** Opening DATA EXTRACT block **

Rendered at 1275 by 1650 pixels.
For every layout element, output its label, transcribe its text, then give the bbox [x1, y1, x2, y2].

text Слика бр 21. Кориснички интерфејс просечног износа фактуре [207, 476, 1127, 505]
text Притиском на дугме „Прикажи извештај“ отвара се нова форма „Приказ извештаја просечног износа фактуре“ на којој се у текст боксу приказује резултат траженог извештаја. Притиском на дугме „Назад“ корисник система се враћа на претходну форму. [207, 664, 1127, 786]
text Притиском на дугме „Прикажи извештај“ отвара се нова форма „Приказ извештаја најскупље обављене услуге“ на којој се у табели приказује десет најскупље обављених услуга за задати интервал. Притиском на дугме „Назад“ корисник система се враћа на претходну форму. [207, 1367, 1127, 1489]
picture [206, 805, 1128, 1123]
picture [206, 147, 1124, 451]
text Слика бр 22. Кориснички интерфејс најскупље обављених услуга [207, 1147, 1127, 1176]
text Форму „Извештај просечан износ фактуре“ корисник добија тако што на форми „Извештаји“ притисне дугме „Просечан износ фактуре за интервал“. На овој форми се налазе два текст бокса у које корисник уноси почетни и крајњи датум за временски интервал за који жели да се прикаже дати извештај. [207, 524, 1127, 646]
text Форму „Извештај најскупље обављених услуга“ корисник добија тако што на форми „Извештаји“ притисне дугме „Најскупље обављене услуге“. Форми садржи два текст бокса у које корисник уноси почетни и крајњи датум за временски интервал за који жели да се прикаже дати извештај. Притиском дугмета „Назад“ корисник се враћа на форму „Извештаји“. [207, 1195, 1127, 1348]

** Closing DATA EXTRACT block **
** Opening DATA EXTRACT block **

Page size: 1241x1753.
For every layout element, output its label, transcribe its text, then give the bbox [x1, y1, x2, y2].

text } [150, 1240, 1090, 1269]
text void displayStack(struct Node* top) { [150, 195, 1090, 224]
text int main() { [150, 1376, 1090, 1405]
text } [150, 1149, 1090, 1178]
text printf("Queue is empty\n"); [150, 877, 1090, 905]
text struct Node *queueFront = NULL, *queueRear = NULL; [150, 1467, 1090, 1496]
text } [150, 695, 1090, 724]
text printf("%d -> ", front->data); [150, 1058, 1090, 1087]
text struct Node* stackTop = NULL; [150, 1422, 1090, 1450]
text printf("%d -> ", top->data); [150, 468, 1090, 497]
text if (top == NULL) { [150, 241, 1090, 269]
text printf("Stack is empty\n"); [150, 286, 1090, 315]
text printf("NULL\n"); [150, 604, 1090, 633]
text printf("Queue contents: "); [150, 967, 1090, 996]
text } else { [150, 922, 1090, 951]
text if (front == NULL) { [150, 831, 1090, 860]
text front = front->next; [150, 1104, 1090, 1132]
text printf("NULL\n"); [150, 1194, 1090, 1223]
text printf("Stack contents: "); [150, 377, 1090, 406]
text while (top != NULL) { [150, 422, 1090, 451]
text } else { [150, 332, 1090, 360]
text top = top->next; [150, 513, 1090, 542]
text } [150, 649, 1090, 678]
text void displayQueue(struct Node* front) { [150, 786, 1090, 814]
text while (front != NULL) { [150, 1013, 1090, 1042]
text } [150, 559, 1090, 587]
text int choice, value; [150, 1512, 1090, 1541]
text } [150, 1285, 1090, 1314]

** Closing DATA EXTRACT block **
** Opening DATA EXTRACT block **

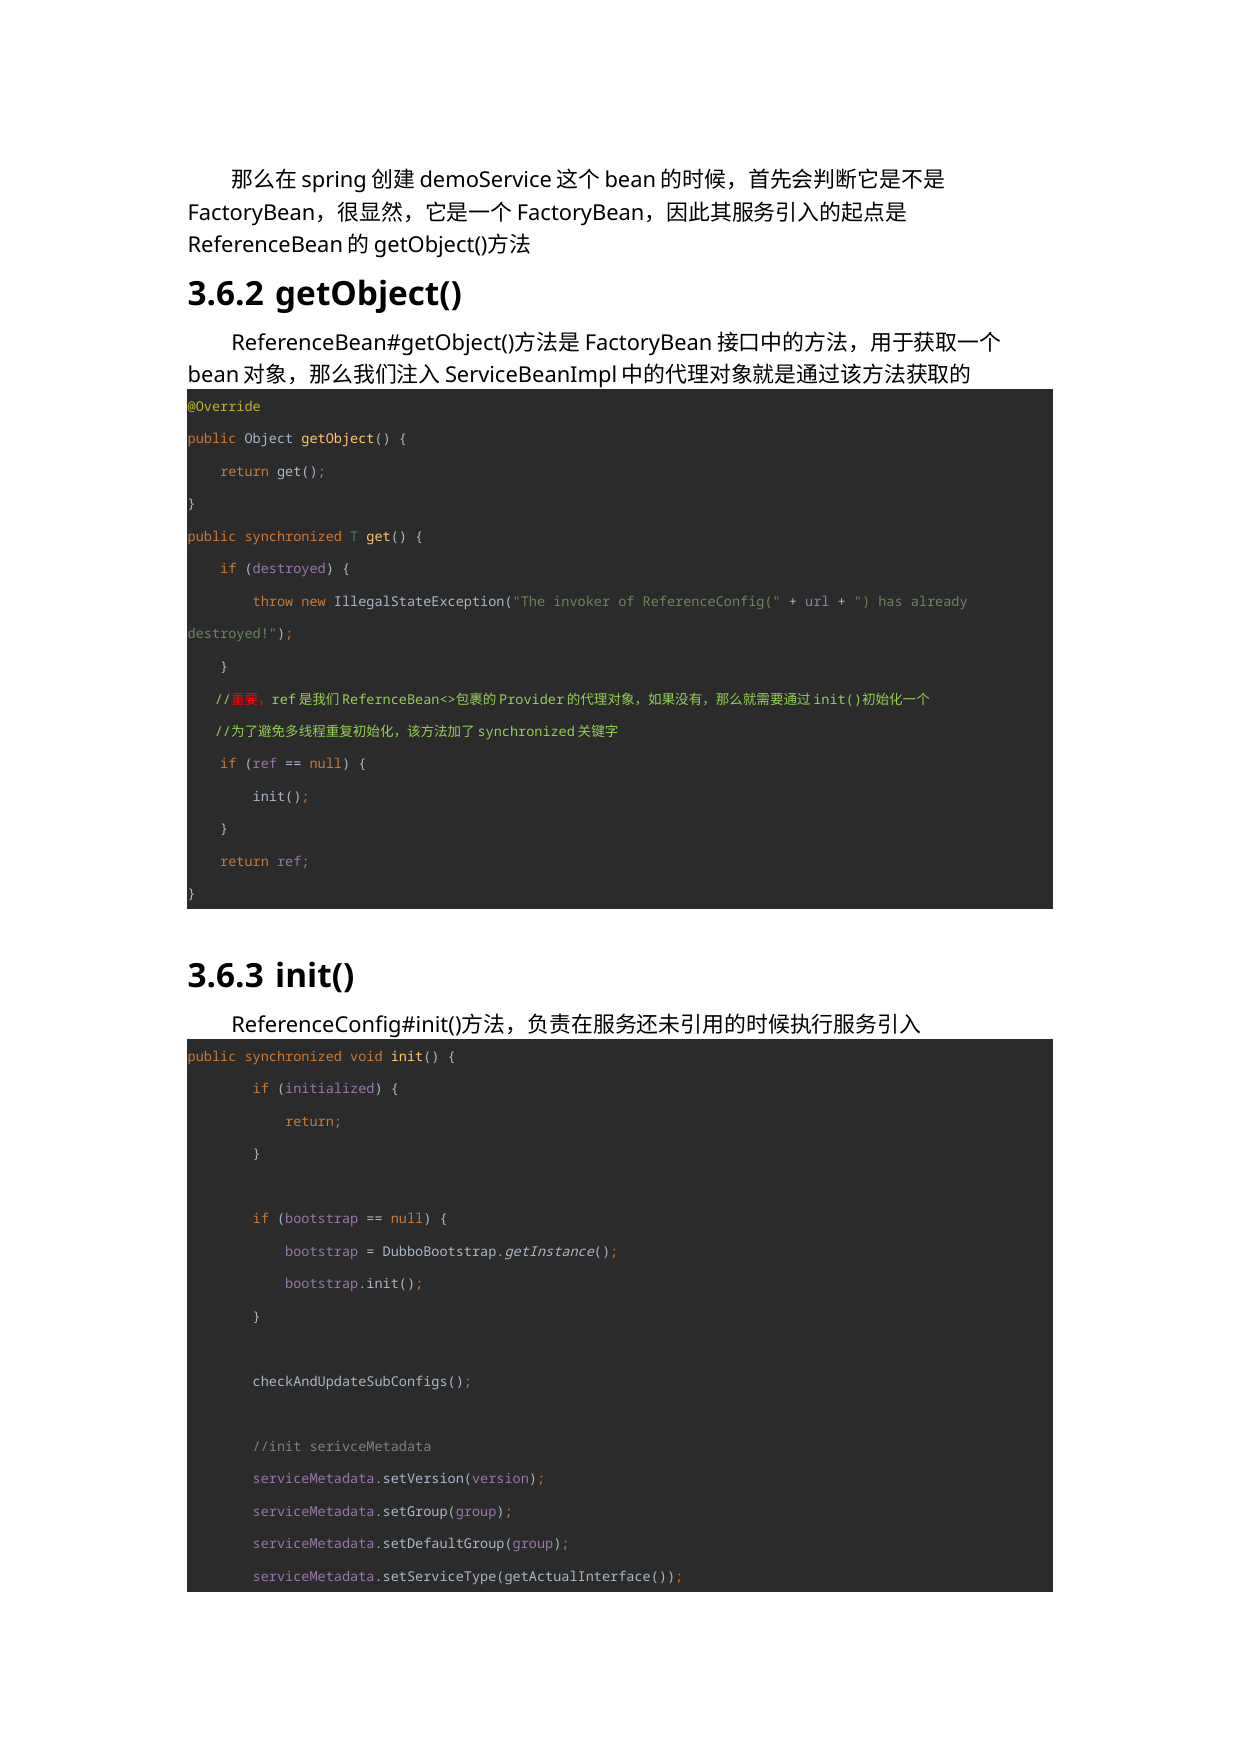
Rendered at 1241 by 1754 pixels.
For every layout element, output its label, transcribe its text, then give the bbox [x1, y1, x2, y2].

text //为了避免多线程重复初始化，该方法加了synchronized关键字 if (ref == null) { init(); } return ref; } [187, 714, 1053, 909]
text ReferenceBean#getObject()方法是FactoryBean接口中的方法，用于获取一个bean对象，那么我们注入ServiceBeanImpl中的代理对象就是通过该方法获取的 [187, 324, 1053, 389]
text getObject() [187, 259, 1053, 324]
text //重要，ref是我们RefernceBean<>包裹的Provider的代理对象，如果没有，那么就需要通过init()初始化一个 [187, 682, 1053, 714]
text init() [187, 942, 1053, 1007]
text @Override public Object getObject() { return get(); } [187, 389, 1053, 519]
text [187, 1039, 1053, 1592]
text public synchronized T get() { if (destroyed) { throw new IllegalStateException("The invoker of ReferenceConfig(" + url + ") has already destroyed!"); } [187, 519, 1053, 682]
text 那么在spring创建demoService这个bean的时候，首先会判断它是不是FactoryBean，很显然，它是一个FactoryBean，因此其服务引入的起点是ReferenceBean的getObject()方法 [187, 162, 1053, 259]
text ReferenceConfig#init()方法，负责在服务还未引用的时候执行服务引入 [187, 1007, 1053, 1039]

** Closing DATA EXTRACT block **

Please determine how many lines of the records above include the word "Rendered", replying with a number alone.

ANSWER SECTION ▸
2